The squad is 46-strong with hurdlers Andrew Pozzi and Tiffany Porter, as well as pole vaulter Holly Bradshaw gold medal hopefuls.
Elliot Giles, who ran the second-fastest indoor 800m in February, withdrew from the squad to concentrate on his Olympic preparations, although Jamie Webb (800m) and Neil Gourlay (1500m) have great chances of a podium finish in the men’s middle distances.
A trio of other Tokyo medal favourites – world champions Dina Asher-Smith and heptathlete Katarina Johnson-Thompson plus 2019 1500 and 3,000 champion Laura Muir – are also absent.
Great Britain and Northern Ireland are hoping to win between six and 10 medals – although new head coach Christian Malcolm has not set an official target.
“It’s an opportunity for these athletes to step up a level,” said the former Welsh sprinter, 41. “It’s a great stepping stone, the European Indoors.”
Who is Keely Hodgkinson?
The Wigan teenager is one to watch at these championships and beyond, following a sensational year in challenging times.
The Leeds Beckett student won the British indoor 800m crown last February before adding the outdoor title in September.
Hodgkinson then caused a sensation by breaking the world under-20 indoor record in January in a time of one minute 59.03 seconds – her record was subsequently bettered by American Athing Mu in February.
Trevor Painter, Hodgkinson’s coach, told Wigan Today: “It’s her 19th birthday [on Wednesday] – what a gift, going out to your first senior international.
“She’s down to earth and taking everything in her stride.”
A lot faster, higher and stronger?

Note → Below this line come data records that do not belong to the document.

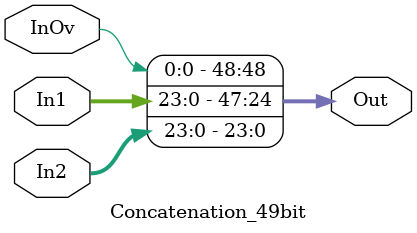
<source format=v>
module Concatenation_49bit( In1, In2, InOv, Out);
input [23:0] In1;
input [23:0] In2;
input InOv;
output [48: 0] Out;

assign Out = {InOv, In1, In2};

endmodule

</source>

The shoe technology debate
The topic has already caused a stir and will continue to do so as the Olympic build up continues.
Britons Giles and Jemma Reekie are among the many athletes who have dismissed links between improving marks in recent times and wearing newer shoes benefitting from better technology.

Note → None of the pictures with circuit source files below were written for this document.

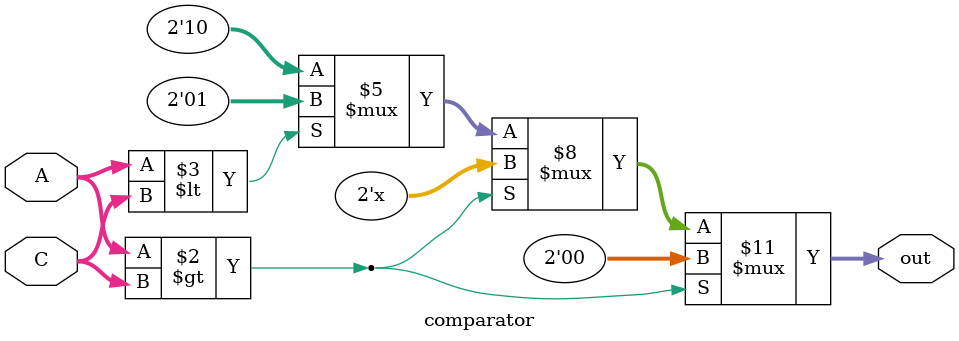
<source format=v>
module comparator(A,C,out);

	input [3:0]A;
	input [3:0]C;
	output reg[1:0]out;

	always@(*) begin

	if(A>C)
		out=2'b00;
	else if(A<C)
		out=2'b01;
	else
		out=2'b10;
	end

endmodule

</source>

Fellow Nike-wearer Eliud Kipchoge broke the marathon world record in 2018 wearing the Nike Vaporfly shoe and Uganda’s Joshua Cheptegei broke the 5,000m world record last August in a pair of Nike’s ZoomX Dragonfly.
“Because I’ve done well, people say it must be the shoes,” said Giles, after impressing with his quick time in February. “It’s a nonsense and a bit of an insult.”
The 26-year also said he had been wearing his Nike Air Zoom Victory spikes for two years.
The US manufacturer and its rivals have begun a ‘shoe war’ in the sport, and these championships might give a better indication of who is winning.
Which other star names will be in Poland?
Norway’s European 1500 and 5,000m champion Jakob Ingebrigtsen, 20, will be looking to win the 1500m-3,000 double, which he missed out on in Glasgow two years ago.
A lot of focus will be on the men’s pole vault with Sweden’s world record holder Mondo Duplantis, 21, taking on four-time champion Renaud Lavillenie of France, who recorded 6.06m last month, his best clearance since 2014.
Belgium’s Olympic heptathlon champion Nafi Thiam will be clear favourite to win the pentathlon title, with Glasgow winner Johnson-Thompson not present. World decathlon record-holder Kevin Mayer of France goes in the heptathlon.